If it hadn’t been for the man in the Adult Shop suggesting he have a look at the work of J. C. Nott, Diamond Danny would have got himself a Thai wife and he’d never have met Jody at all.
On reflection Danny was confident that he’d made the right choice. In a way a Thai girl would have been an attempt to replace his mother, and you can’t do that. You can’t replace your mother, not ever. Jody wasn’t anything like a mother.
She was a work of art.
Marilyn waited in the street and when the magician drove out of his garage she followed at a discreet distance in her mother’s car.
He followed a route out of York, through the flooded main street of Fulford and along the A19 in the direction of Selby. When he pulled into the left, behind a plantation of conifers, she drove past and parked by the side of the road. She left Ellen’s car and walked back. She could see Danny’s car in the driveway of a large gabled house but Danny was no longer behind the wheel.

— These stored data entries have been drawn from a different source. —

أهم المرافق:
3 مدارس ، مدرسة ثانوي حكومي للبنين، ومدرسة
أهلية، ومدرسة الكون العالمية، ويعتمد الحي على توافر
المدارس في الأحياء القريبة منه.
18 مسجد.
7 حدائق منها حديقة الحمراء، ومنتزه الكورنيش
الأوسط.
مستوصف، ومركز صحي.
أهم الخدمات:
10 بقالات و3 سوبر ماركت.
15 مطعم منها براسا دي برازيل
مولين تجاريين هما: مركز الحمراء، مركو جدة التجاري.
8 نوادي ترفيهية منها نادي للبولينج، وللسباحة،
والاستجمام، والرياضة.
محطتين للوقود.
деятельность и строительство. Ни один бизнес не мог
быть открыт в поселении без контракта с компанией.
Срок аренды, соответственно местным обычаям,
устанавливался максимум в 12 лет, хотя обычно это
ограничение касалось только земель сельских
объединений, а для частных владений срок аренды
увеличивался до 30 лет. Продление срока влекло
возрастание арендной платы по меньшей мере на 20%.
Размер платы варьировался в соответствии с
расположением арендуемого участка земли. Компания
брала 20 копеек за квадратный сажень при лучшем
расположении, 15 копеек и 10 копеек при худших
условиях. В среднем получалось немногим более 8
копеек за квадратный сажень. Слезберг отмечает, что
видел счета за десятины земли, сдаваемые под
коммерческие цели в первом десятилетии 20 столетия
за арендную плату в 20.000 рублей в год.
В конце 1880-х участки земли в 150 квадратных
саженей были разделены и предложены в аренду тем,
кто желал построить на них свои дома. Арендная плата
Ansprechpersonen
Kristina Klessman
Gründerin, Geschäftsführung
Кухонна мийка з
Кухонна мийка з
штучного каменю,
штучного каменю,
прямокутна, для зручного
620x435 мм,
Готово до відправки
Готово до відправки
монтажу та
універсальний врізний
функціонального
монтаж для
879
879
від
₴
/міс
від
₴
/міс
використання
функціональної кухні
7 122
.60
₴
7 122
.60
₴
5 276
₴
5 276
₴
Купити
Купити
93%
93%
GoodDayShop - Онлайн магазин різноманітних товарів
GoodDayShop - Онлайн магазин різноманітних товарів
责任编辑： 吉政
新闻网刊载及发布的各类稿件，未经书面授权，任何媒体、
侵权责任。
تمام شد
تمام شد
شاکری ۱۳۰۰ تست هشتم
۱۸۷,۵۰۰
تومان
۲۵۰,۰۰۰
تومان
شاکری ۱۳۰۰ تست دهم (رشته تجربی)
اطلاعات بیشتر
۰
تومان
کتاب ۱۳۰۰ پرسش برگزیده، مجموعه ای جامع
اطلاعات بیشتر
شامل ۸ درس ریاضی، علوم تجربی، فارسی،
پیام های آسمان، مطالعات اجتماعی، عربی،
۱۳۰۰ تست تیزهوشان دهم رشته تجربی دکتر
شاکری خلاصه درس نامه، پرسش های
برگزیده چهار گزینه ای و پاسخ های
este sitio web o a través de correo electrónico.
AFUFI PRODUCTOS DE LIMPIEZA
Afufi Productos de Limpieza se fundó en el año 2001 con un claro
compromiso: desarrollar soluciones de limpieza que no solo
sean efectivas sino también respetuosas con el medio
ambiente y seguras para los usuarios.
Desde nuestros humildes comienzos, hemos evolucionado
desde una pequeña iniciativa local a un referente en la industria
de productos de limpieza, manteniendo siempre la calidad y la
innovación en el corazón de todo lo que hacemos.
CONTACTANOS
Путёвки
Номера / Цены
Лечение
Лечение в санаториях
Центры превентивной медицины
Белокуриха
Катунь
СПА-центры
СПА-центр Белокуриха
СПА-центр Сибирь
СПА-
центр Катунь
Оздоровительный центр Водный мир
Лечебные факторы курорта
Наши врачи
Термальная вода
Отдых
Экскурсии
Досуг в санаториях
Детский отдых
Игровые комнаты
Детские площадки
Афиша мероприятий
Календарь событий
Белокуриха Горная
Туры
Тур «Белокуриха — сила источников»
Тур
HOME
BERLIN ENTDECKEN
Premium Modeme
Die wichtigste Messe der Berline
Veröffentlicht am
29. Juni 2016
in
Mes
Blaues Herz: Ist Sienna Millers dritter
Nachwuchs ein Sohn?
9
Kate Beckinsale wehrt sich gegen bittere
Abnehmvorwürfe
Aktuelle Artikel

She avoided the pebbled drive and pushed her way through the trees. The house was quiet, the windows showing only empty rooms. There was no movement and no sound of voices.
In a small garden around the side of the house she found
Hibiscus sinosyriacus
‘Autumn Surprise’, brilliant and cheerful against the dark soil. She plucked the flower from the stem and carried it back to Danny’s car, thinking she would tuck it beneath his wiper-blades. But as she approached the car she could see that the locks were standing proud. With a glance towards the house she pulled open the driver’s door and kissed the flower before placing it on his dashboard.